A chain is said to be reversible if the reversed process is the same as the forward process. Kolmogorov's criterion states that the necessary and sufficient condition for a process to be reversible is that the product of transition rates around a closed loop must be the same in both directions.

=== Embedded Markov chain ===

One method of finding the stationary probability distribution, π, of an ergodic continuous-time Markov chain, Q, is by first finding its embedded Markov chain (EMC). Strictly speaking, the EMC is a regular discrete-time Markov chain. Each element of the one-step transition probability matrix of the EMC, S, is denoted by s_{ij}, and represents the conditional probability of transitioning from state i into state j. These conditional probabilities may be found by

$$s_{ij} = \begin{cases}
\frac{q_{ij}}{\sum_{k \neq i} q_{ik}} & \text{if } i \neq j,\\
0 & \text{otherwise}.
\end{cases}$$

From this, S may be written as
$S = I - \left( \operatorname{diag}(Q) \right)^{-1} Q$
where I is the identity matrix and diag(Q) is the diagonal matrix formed by selecting the main diagonal from the matrix Q and setting all other elements to zero.

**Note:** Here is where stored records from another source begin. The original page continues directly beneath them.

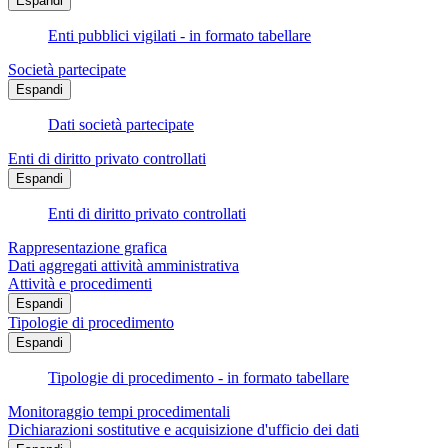
Espandi
Enti pubblici vigilati - in formato tabellare
Società partecipate
Espandi
Dati società partecipate
Enti di diritto privato controllati
Espandi
Enti di diritto privato controllati
Rappresentazione grafica
Dati aggregati attività amministrativa
Attività e procedimenti
Espandi
Tipologie di procedimento
Espandi
Tipologie di procedimento - in formato tabellare
Monitoraggio tempi procedimentali
Dichiarazioni sostitutive e acquisizione d'ufficio dei dati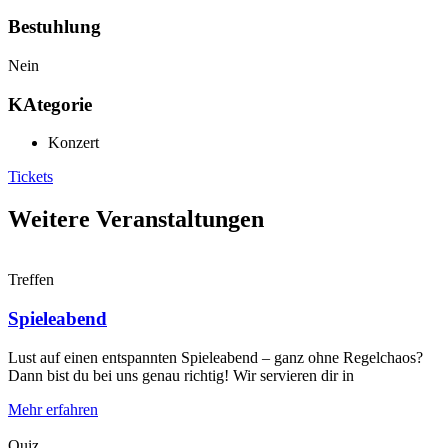
Bestuhlung
Nein
KAtegorie
Konzert
Tickets
Weitere Veranstaltungen
Treffen
Spieleabend
Lust auf einen entspannten Spieleabend – ganz ohne Regelchaos?
Dann bist du bei uns genau richtig! Wir servieren dir in
Mehr erfahren
Quiz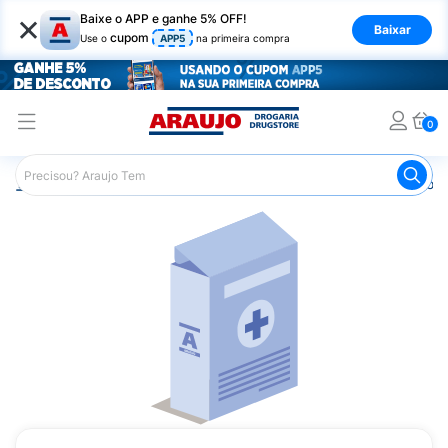
×
Baixe o APP e ganhe 5% OFF!
Baixar
cupom
Use o
APP5
na primeira compra
0
Araujo
Medicamentos
Remédios para Dor
Remédio p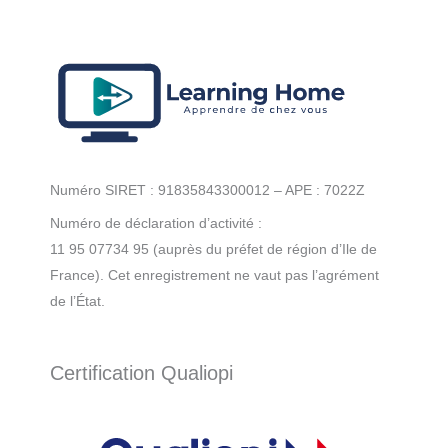
Numéro SIRET : 91835843300012 – APE : 7022Z
Numéro de déclaration d’activité :
11 95 07734 95 (auprès du préfet de région d’Ile de
France). Cet enregistrement ne vaut pas l’agrément
de l’État.
Certification Qualiopi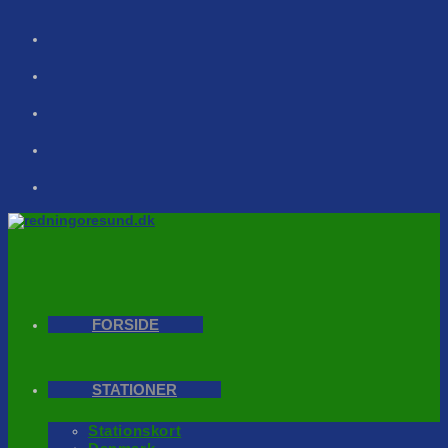
Skip
to
content
FORSIDE
STATIONER
Stationskort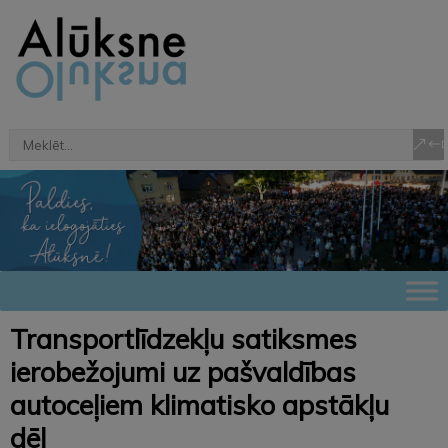
Transportlīdzekļu satiksmes
ierobežojumi uz pašvaldības
autoceļiem klimatisko apstākļu
dēļ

To find the stationary probability distribution vector, we must next find $\varphi$ such that
$\varphi S = \varphi,$

with $\varphi$ being a row vector, such that all elements in $\varphi$ are greater than 0 and $\|\varphi\|_1$ = 1. From this, π may be found as
$\pi = {-\varphi (\operatorname{diag}(Q))^{-1} \over \left\| \varphi (\operatorname{diag}(Q))^{-1} \right\|_1}.$

(S may be periodic, even if Q is not. Once π is found, it must be normalized to a unit vector.)

Another discrete-time process that may be derived from a continuous-time Markov chain is a δ-skeleton—the (discrete-time) Markov chain formed by observing X(t) at intervals of δ units of time. The random variables X(0), X(δ), X(2δ), ... give the sequence of states visited by the δ-skeleton.